Yang menjadi daya tarik dari kapela kecil ini adalah posisinya yang berada di ketinggian, seperti mengepalai teluk, lautan, kapal, rumah-rumah, dan bukit-bukit di seberang laut. View yang tentu saja unik, membuat tempat berdoa bagi umat Katolik di Keuskupan Larantuka ini menarik banyak orang untuk datang, bahkan orang-orang dari luar kota pun menyempatkan diri untuk berkunjung ke sana.



Tipikal bangunannya didominasi oleh kayu, dan model bangunan dibuat terbuka, membuat bangunan kapela ini menjadi berbeda dari kapela dan bangunan pada umumnya.
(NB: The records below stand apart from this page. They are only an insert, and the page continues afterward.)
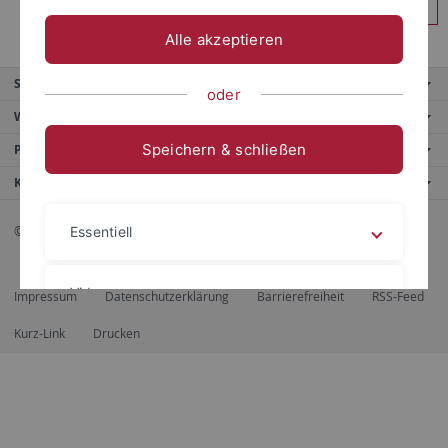
Anmelden
Alle akzeptieren
Service
oder
Weitere Angebote
Speichern & schließen
Portale
Kontaktinfo
© 2026 Eberhard Karls Universität Tübingen, Tübingen
Essentiell
Videos
Impressum
Datenschutzerklärung
Barrierefreiheit
RSS-Feed
Kurz-Link
Drucken
Impressum
Datenschutzerklärung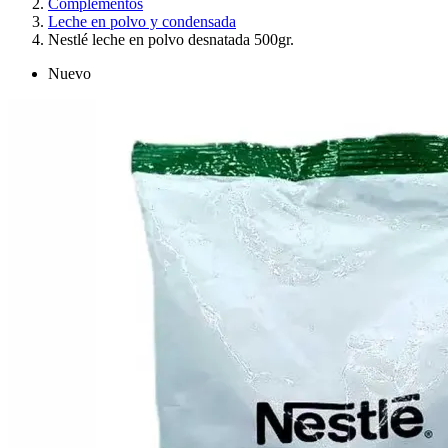
Complementos
Leche en polvo y condensada
Nestlé leche en polvo desnatada 500gr.
Nuevo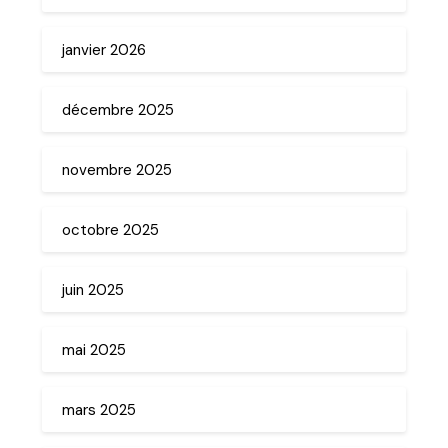
janvier 2026
décembre 2025
novembre 2025
octobre 2025
juin 2025
mai 2025
mars 2025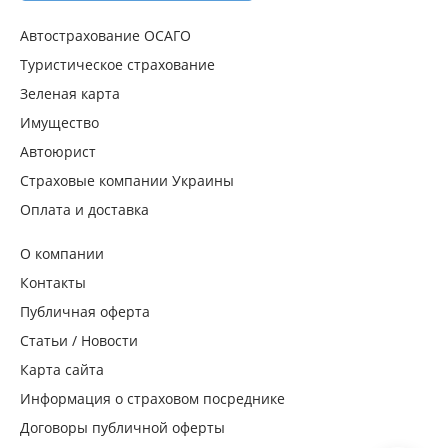
Автострахование ОСАГО
Туристическое страхование
Зеленая карта
Имущество
Автоюрист
Страховые компании Украины
Оплата и доставка
О компании
Контакты
Публичная оферта
Статьи / Новости
Карта сайта
Информация о страховом посреднике
Договоры публичной оферты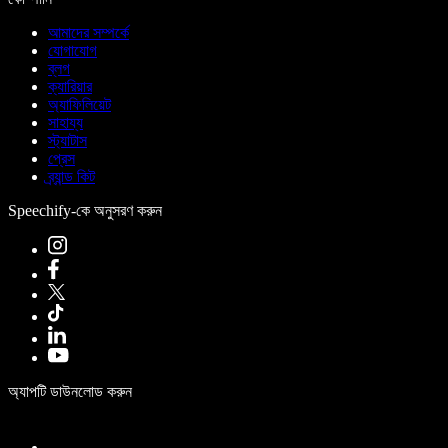
আমাদের সম্পর্কে
যোগাযোগ
ব্লগ
ক্যারিয়ার
অ্যাফিলিয়েট
সাহায্য
স্ট্যাটাস
প্রেস
ব্র্যান্ড কিট
Speechify-কে অনুসরণ করুন
অ্যাপটি ডাউনলোড করুন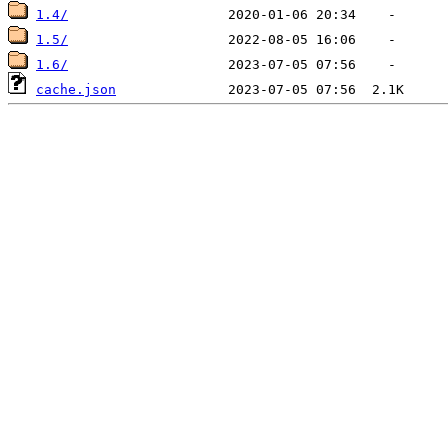
1.4/
1.5/
1.6/
cache.json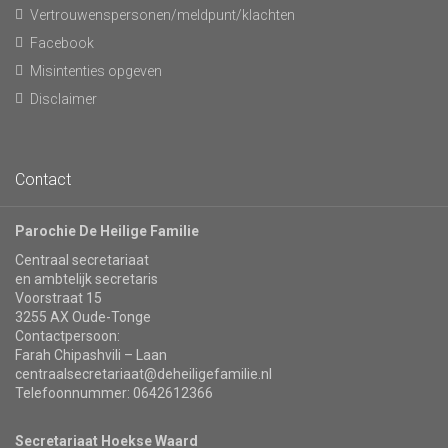
Vertrouwenspersonen/meldpunt/klachten
Facebook
Misintenties opgeven
Disclaimer
Contact
Parochie De Heilige Familie
Centraal secretariaat
en ambtelijk secretaris
Voorstraat 15
3255 AX Oude-Tonge
Contactpersoon:
Farah Chipashvili – Laan
centraalsecretariaat@deheiligefamilie.nl
Telefoonnummer: 0642612366
Secretariaat Hoekse Waard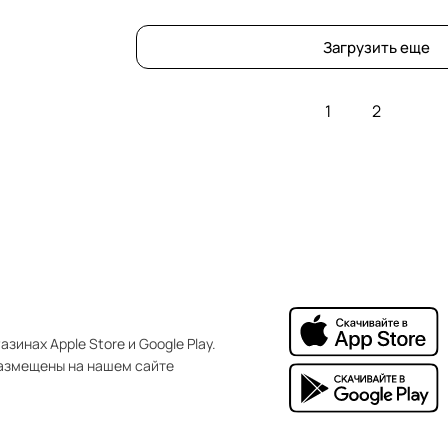
Загрузить еще
1
2
зинах Apple Store и Google Play.
азмещены на нашем сайте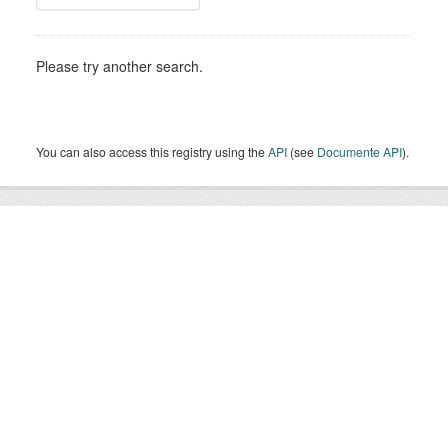
Please try another search.
You can also access this registry using the
API
(see
Documente API
).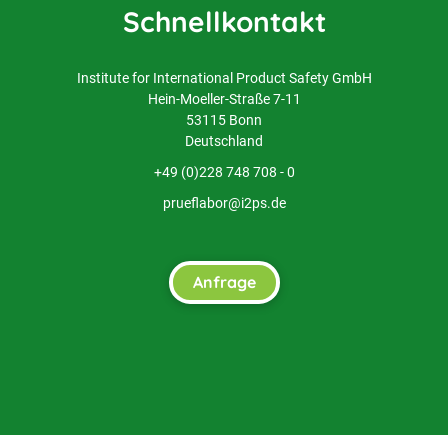
Schnellkontakt
Institute for International Product Safety GmbH
Hein-Moeller-Straße 7-11
53115 Bonn
Deutschland
+49 (0)228 748 708 - 0
prueflabor@i2ps.de
Anfrage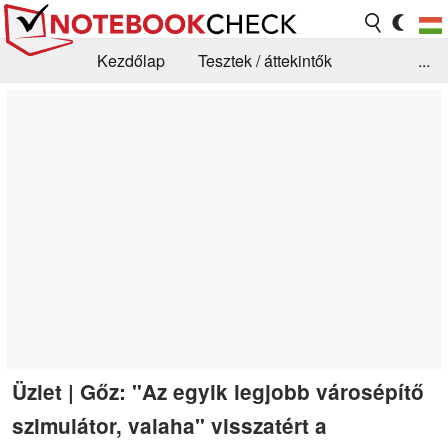
Kezdőlap
Tesztek / áttekintők
...
Hírek
GYIK / Technológia / Benchmarkok
Könyvtár
Kapcsolat
Üzlet | Gőz: "Az egyik legjobb városépítő
szimulátor, valaha" visszatért a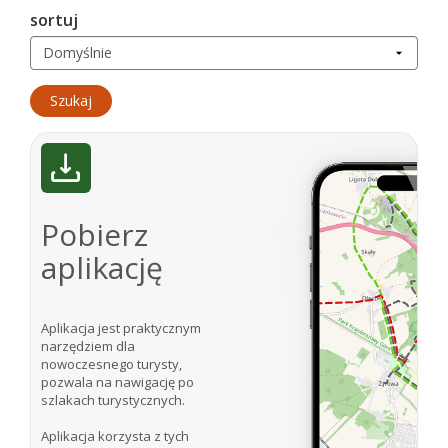
sortuj
Pobierz
aplikację
Aplikacja jest praktycznym
narzędziem dla
nowoczesnego turysty,
pozwala na nawigację po
szlakach turystycznych.
Aplikacja korzysta z tych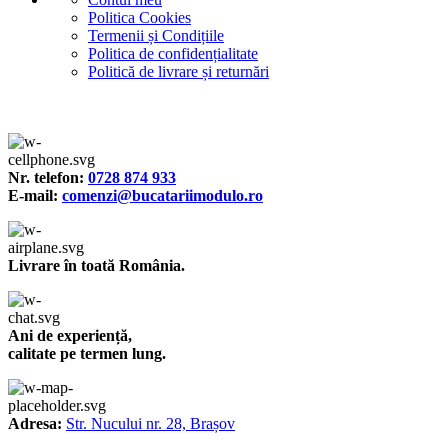
Politica Cookies
Termenii și Condițiile
Politica de confidențialitate
Politică de livrare și returnări
Nr. telefon:
0728 874 933
E-mail:
comenzi@bucatariimodulo.ro
Livrare în toată România.
Ani de experiență,
calitate pe termen lung.
Adresa:
Str. Nucului nr. 28, Brașov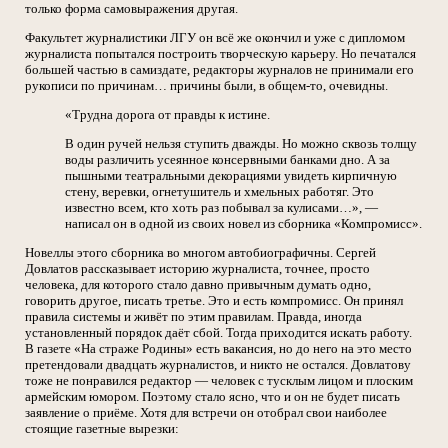
только форма самовыражения другая.
Факультет журналистики ЛГУ он всё же окончил и уже с дипломом
журналиста попытался построить творческую карьеру. Но печатался
большей частью в самиздате, редакторы журналов не принимали его
рукописи по причинам… причины были, в общем-то, очевидны.
«Трудна дорога от правды к истине.
В один ручей нельзя ступить дважды. Но можно сквозь толщу
воды различить усеянное консервными банками дно. А за
пышными театральными декорациями увидеть кирпичную
стену, веревки, огнетушитель и хмельных работяг. Это
известно всем, кто хоть раз побывал за кулисами…», —
написал он в одной из своих новел из сборника «Компромисс».
Новеллы этого сборника во многом автобиографичны. Сергей
Довлатов рассказывает историю журналиста, точнее, просто
человека, для которого стало давно привычным думать одно,
говорить другое, писать третье. Это и есть компромисс. Он принял
правила системы и живёт по этим правилам. Правда, иногда
установленный порядок даёт сбой. Тогда приходится искать работу.
В газете «На страже Родины» есть вакансия, но до него на это место
претендовали двадцать журналистов, и никто не остался. Довлатову
тоже не понравился редактор — человек с тусклым лицом и плоским
армейским юмором. Поэтому стало ясно, что и он не будет писать
заявление о приёме. Хотя для встречи он отобрал свои наиболее
стоящие газетные вырезки: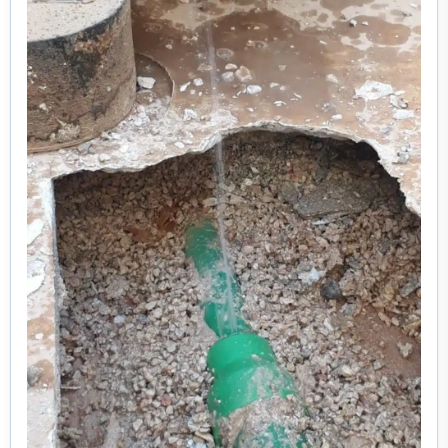
خدمات مكافحة الحشرات
خدمات نقل اثاث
Selain itu, untuk menambah kapasitas penampungan, karena bangunan kapela yang memang didesain tidak terlalu besar, pada bagian depan kapela dibuatkan tempat duduk dari beton yang dilapisi keramik sehingga orang-orang juga bisa duduk pada bagian luar kapela.
 


Agar memperindah kesan bahwa tempat berdoa itu indah, dibuatlah taman di sekitar kapela ini. Tentu saja, hal itu dapat membantu pengunjung yang datang menjadi lebih khusyuk ketika menyapa Sang Khalik.


Petualang Labil dan Labilers tentu saja, tidak hanya sekedar jalan-jalan, tapi juga menyempatkan diri untuk berdoa. Traveling, bukan hanya memuaskan mata, tapi juga tentang mengembalikan kestabilan emosi, dan karena menemukan tempat untuk berdoa, maka kami pun berdoa.


“Cuman mau bilang berdoa aja muternya jauh banget ngab.”

Setelah menyempatkan diri untuk foto bersama, kami bergegas pulang. Sekitar pukul 12.00 siang, kami berpamitan kepada Kakak Adhy dan keluarga. Petualang Labil, Vester dan Nacha akan kembali ke Larantuka apabila ingin bertolak ke Kupang. Oh iya, Epang juga turut serta ke Maumere. Rencana kami adalah singgah dulu di Pantai Pangabatang.

“Makanya kita harus segera pulang, takutnya nanti kalau terlalu sore nanti tidak ada lagi kapal yang mau antar kita ke sana,” saran Chent.


Kalau kalian ingin tahu seperti apa tampilan jalan-jalan kami ke Pangabatang, silahkan ditunggu tulisan edisi berikutnya. Semoga setelah semua orang divaksin dan penyebaran Covid menjadi lebih tertekan, kita semua bisa berkunjung ke mana saja yang kita mau asal punya uang. Terima kasih karena sudah membaca tulisan Petualang Labil edisi Bukit Fatima, semoga kita semua diberikan kekuatan untuk kuat menghadapi pagebluk Covid dan masalah apapun yang kita hadapi. Salam Petualang Labil!